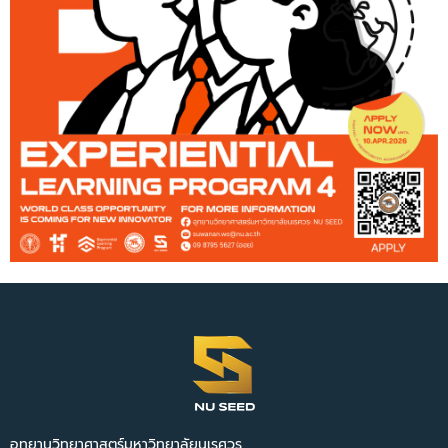
อุทยานวิทยาศาสตร์มหาวิทยาลัยนเรศวร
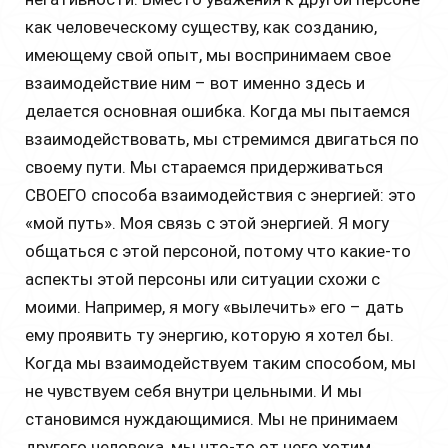
как человеческому существу, как созданию,
имеющему свой опыт, мы воспринимаем свое
взаимодействие ним – вот именно здесь и
делается основная ошибка. Когда мы пытаемся
взаимодействовать, мы стремимся двигаться по
своему пути. Мы стараемся придерживаться
СВОЕГО способа взаимодействия с энергией: это
«мой путь». Моя связь с этой энергией. Я могу
общаться с этой персоной, потому что какие-то
аспекты этой персоны или ситуации схожи с
моими. Например, я могу «вылечить» его – дать
ему проявить ту энергию, которую я хотел бы.
Когда мы взаимодействуем таким способом, мы
не чувствуем себя внутри цельными. И мы
становимся нуждающимися. Мы не принимаем
другого человека, мы что-то от него хотим,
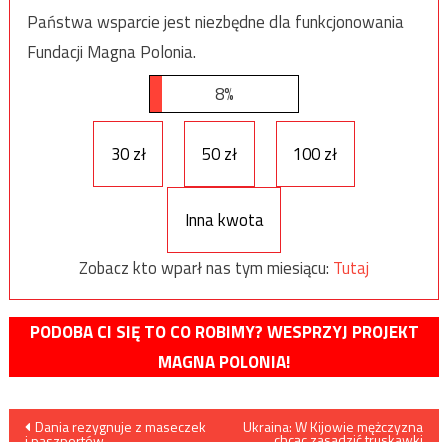
Państwa wsparcie jest niezbędne dla funkcjonowania
Fundacji Magna Polonia.
8%
30 zł
50 zł
100 zł
Inna kwota
Zobacz kto wparł nas tym miesiącu:
Tutaj
PODOBA CI SIĘ TO CO ROBIMY? WESPRZYJ PROJEKT
MAGNA POLONIA!
Nawigacja
Dania rezygnuje z maseczek
Ukraina: W Kijowie mężczyzna
chcąc zasadzić truskawki
i paszportów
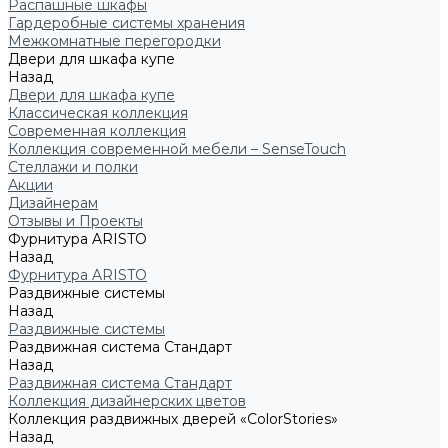
Распашные шкафы
Гардеробные системы хранения
Межкомнатные перегородки
Двери для шкафа купе
Назад
Двери для шкафа купе
Классическая коллекция
Современная коллекция
Коллекция современной мебели – SenseTouch
Стеллажи и полки
Акции
Дизайнерам
Отзывы и Проекты
Фурнитура ARISTO
Назад
Фурнитура ARISTO
Раздвижные системы
Назад
Раздвижные системы
Раздвижная система Стандарт
Назад
Раздвижная система Стандарт
Коллекция дизайнерских цветов
Коллекция раздвижных дверей «ColorStories»
Назад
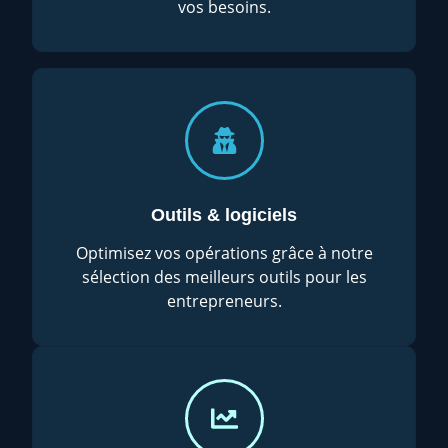
vos besoins.
Outils & logiciels
Optimisez vos opérations grâce à notre
sélection des meilleurs outils pour les
entrepreneurs.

■ ■ ■ ■ ■ ■ ■

**WHAT YOU SHOULD DO:** Every entry must be reproduced exactly, with the images left out.

**OUTPUT BELOW:**
อุทยานวิทยาศาสตร์มหาวิทยาลัยนเรศวร
как человеческому существу, как созданию,
имеющему свой опыт, мы воспринимаем свое
взаимодействие ним – вот именно здесь и
делается основная ошибка. Когда мы пытаемся
взаимодействовать, мы стремимся двигаться по
своему пути. Мы стараемся придерживаться
СВОЕГО способа взаимодействия с энергией: это
«мой путь». Моя связь с этой энергией. Я могу
общаться с этой персоной, потому что какие-то
аспекты этой персоны или ситуации схожи с
моими. Например, я могу «вылечить» его – дать
ему проявить ту энергию, которую я хотел бы.
Когда мы взаимодействуем таким способом, мы
не чувствуем себя внутри цельными. И мы
становимся нуждающимися. Мы не принимаем
другого человека, мы что-то от него хотим,
Państwa wsparcie jest niezbędne dla funkcjonowania
Fundacji Magna Polonia.
8%
30 zł
50 zł
100 zł
Inna kwota
Zobacz kto wparł nas tym miesiącu:
Tutaj
PODOBA CI SIĘ TO CO ROBIMY? WESPRZYJ PROJEKT
MAGNA POLONIA!
Nawigacja
Dania rezygnuje z maseczek
Ukraina: W Kijowie mężczyzna
chcąc zasadzić truskawki
i paszportów
Распашные шкафы
Гардеробные системы хранения
Межкомнатные перегородки
Двери для шкафа купе
Назад
Двери для шкафа купе
Классическая коллекция
Современная коллекция
Коллекция современной мебели – SenseTouch
Стеллажи и полки
Акции
Дизайнерам
Отзывы и Проекты
Фурнитура ARISTO
Назад
Фурнитура ARISTO
Раздвижные системы
Назад
Раздвижные системы
Раздвижная система Стандарт
Назад
Раздвижная система Стандарт
Коллекция дизайнерских цветов
Коллекция раздвижных дверей «ColorStories»
Назад
vos besoins.
Outils & logiciels
Optimisez vos opérations grâce à notre
sélection des meilleurs outils pour les
entrepreneurs.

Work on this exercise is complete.